I had a relative who killed a man
and ran off to Chicago with his father’s
money, never again heard from.

                                                                      None of them
heroes, not one of them more than
particular, outlined briefly against cosmic
night and geologic time.

Perhaps the stories are what we come
at last to be ourselves, the sum of them
what we come finally to understand,
along with atoms and the many extinctions:
dinosaurs and wolves, ivorybills and whales.
Is it then that we can begin to love
the world before us, all our ghosts
with their changing outlines
showing like petticoats?

                                                      All that we never
asked to know can enter the body, can enter
and fill and stay. My spine weakens
under the weight of another great-grandmother
who saw her daughter raped in a Georgia cornfield
by Union soldiers. The wagon she drove alone
with her five children to Texas
shakes my marrow loose.

Understand, if I try to give them away
they will hide and pretend the way icebergs
are deep under sunlit water. I have to
carry them. They go before me
like breath you can see when it’s cold.
I hold them in me like coals in a basket,
like a summer’s quick-winging lights
in a casket of glass.

Betty Adcock

Betty Adcock is the author of six books of poetry, most recently Slantwise (LSU Press, 2008) and Intervale: New and Selected Poems (LSU, 2002), which won the Poets’ Prize and was a finalist for the Academy of American Poets’ Lenore Marshall Prize. She has been awarded two Pushcart Prizes, the North Carolina Medal for Literature, a fellowship from the National Endowment for the Arts, and a 2002 Guggenheim Fellowship, among others.

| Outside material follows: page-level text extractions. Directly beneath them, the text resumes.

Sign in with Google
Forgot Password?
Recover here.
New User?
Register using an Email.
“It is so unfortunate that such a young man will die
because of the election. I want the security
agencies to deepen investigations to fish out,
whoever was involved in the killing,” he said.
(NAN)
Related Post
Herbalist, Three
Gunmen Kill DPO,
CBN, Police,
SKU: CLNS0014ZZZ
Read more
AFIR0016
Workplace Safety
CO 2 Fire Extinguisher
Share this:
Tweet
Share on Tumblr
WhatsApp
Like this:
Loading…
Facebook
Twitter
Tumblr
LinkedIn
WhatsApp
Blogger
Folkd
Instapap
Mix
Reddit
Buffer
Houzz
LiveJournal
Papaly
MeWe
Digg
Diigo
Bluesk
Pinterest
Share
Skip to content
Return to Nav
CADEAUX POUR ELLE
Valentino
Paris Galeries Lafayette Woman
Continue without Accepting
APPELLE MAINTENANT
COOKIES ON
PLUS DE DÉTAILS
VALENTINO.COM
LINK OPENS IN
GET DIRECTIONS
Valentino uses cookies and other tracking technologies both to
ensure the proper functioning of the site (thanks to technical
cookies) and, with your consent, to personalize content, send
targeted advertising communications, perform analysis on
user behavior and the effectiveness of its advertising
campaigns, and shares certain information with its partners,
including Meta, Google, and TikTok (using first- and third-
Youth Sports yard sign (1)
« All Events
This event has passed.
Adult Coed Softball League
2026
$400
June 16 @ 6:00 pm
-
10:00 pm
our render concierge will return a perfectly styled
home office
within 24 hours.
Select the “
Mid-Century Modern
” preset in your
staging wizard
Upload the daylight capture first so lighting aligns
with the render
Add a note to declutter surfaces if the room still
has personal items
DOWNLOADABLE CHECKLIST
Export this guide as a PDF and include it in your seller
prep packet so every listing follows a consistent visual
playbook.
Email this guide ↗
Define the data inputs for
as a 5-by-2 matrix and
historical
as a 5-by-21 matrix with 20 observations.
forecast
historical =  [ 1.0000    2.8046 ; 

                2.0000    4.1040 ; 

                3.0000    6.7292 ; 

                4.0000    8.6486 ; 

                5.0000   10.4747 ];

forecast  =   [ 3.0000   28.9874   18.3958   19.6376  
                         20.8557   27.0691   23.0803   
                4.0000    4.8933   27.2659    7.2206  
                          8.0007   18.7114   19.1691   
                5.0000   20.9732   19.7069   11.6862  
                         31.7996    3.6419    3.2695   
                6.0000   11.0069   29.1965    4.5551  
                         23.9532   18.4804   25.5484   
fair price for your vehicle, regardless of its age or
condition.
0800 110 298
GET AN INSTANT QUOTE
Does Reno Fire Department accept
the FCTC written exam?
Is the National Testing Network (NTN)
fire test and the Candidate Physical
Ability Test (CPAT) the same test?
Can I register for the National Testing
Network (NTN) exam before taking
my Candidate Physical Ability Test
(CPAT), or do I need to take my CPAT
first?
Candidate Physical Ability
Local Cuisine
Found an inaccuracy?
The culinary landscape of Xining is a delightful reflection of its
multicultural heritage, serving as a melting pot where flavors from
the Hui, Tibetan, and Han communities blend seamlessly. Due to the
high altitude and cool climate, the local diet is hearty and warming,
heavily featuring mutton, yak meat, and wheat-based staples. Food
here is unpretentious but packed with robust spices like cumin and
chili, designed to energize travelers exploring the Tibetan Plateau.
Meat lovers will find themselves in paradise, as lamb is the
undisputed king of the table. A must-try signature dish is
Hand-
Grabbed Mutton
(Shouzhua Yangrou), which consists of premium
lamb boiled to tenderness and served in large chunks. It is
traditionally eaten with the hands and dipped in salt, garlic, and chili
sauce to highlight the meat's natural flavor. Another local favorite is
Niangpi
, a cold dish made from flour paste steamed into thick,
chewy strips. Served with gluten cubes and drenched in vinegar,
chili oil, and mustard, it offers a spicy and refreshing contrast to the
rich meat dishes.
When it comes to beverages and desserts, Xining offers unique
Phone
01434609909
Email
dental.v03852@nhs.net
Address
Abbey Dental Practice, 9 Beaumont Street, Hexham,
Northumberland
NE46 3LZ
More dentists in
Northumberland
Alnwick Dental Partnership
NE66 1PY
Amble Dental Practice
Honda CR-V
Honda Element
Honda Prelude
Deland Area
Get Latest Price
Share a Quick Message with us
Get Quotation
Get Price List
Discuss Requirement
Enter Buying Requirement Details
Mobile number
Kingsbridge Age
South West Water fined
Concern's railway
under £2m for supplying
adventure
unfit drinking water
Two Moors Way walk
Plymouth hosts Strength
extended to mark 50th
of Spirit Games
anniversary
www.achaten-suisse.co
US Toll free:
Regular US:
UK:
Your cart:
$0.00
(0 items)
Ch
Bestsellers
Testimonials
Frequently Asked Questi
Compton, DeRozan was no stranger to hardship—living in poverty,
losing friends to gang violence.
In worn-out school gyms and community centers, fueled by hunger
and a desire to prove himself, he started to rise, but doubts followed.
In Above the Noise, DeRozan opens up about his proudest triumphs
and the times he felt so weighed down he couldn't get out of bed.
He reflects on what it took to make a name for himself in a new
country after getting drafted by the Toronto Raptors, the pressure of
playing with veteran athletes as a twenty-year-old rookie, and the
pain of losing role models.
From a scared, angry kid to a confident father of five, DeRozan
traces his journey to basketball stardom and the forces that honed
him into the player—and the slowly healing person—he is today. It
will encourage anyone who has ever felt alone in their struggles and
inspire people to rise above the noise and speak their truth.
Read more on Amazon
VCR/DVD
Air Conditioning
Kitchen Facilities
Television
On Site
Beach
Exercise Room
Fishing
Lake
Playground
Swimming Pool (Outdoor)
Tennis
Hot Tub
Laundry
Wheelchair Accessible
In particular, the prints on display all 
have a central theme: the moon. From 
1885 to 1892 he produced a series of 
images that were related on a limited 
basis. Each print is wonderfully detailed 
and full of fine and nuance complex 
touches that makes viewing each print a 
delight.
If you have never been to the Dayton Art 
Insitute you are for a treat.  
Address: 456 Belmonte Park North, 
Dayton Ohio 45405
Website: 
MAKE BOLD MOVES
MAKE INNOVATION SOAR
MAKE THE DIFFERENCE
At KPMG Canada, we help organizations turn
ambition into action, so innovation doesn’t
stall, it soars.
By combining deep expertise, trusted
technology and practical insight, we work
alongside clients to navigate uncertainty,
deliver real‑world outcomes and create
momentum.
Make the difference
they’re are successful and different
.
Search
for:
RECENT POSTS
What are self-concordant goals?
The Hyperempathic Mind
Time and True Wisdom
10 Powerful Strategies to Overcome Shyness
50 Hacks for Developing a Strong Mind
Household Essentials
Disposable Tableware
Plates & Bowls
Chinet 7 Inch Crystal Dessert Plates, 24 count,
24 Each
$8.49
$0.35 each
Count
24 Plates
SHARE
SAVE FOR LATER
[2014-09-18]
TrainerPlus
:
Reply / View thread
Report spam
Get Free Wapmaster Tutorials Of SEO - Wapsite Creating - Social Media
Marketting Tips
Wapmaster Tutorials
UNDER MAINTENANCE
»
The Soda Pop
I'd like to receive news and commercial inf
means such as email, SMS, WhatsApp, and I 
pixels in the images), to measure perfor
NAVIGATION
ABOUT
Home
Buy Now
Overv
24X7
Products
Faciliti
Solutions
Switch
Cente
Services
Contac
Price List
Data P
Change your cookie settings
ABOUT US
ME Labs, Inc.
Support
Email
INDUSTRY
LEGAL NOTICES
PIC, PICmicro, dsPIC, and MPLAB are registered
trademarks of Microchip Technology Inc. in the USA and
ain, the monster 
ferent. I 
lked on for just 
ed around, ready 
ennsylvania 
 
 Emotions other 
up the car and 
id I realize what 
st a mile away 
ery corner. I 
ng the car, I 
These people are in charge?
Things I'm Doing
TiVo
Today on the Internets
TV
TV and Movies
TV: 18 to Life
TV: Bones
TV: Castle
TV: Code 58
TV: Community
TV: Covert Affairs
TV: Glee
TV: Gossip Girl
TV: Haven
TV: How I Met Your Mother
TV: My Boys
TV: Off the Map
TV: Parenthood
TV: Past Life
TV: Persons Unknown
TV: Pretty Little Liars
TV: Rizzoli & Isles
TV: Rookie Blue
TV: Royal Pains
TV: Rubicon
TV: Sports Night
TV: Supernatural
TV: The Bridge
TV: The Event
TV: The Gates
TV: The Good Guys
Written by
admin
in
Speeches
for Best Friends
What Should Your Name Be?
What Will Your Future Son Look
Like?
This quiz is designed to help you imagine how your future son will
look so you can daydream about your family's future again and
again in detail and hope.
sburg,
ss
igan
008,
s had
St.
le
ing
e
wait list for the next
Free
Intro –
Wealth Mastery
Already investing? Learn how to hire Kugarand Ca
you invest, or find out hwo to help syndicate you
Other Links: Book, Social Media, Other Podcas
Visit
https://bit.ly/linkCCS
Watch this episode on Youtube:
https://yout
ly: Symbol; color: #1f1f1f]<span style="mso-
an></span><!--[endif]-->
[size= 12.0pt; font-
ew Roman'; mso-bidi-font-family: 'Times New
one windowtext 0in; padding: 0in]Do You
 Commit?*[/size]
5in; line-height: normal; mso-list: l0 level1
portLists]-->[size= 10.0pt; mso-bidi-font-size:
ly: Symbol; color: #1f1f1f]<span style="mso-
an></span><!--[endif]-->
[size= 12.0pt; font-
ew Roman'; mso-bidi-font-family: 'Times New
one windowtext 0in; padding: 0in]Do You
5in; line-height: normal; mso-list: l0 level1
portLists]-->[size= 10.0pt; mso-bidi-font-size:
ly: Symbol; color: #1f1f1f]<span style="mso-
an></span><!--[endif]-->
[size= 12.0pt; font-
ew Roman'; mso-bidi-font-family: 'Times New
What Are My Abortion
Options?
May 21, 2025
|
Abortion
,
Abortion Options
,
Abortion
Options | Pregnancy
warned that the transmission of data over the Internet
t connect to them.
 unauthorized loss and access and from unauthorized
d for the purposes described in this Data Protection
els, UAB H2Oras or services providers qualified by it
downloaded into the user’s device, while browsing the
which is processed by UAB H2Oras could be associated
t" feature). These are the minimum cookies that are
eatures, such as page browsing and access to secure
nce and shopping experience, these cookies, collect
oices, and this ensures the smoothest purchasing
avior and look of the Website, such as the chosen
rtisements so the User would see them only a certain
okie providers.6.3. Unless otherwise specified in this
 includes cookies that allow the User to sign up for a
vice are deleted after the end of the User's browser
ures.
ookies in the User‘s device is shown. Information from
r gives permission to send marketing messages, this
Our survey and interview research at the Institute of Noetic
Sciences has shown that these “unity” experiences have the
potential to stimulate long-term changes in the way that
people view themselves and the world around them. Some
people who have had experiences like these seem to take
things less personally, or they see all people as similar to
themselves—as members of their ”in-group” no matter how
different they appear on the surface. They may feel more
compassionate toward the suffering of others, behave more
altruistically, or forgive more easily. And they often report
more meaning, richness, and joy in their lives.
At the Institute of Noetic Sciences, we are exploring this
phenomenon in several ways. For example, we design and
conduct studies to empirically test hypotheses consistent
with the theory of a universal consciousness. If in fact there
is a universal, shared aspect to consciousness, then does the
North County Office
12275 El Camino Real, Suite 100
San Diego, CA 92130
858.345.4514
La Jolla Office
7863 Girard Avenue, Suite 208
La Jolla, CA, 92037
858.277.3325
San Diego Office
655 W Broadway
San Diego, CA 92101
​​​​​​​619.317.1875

Primarily self-taught, she has no degrees, and studied and wrote poetry for more than ten years while working in the business world. After her first book was published, she was awarded a teaching residency at Duke University. Other teaching positions followed, most notably as a writer-in-residence at Meredith College in Raleigh, North Carolina, which she held for 20 years. She currently teaches in the Warren Wilson College MFA Program.

When asked in an interview what she hoped for in her poetry, Adcock replied, “to tell the truth and find that it is music.”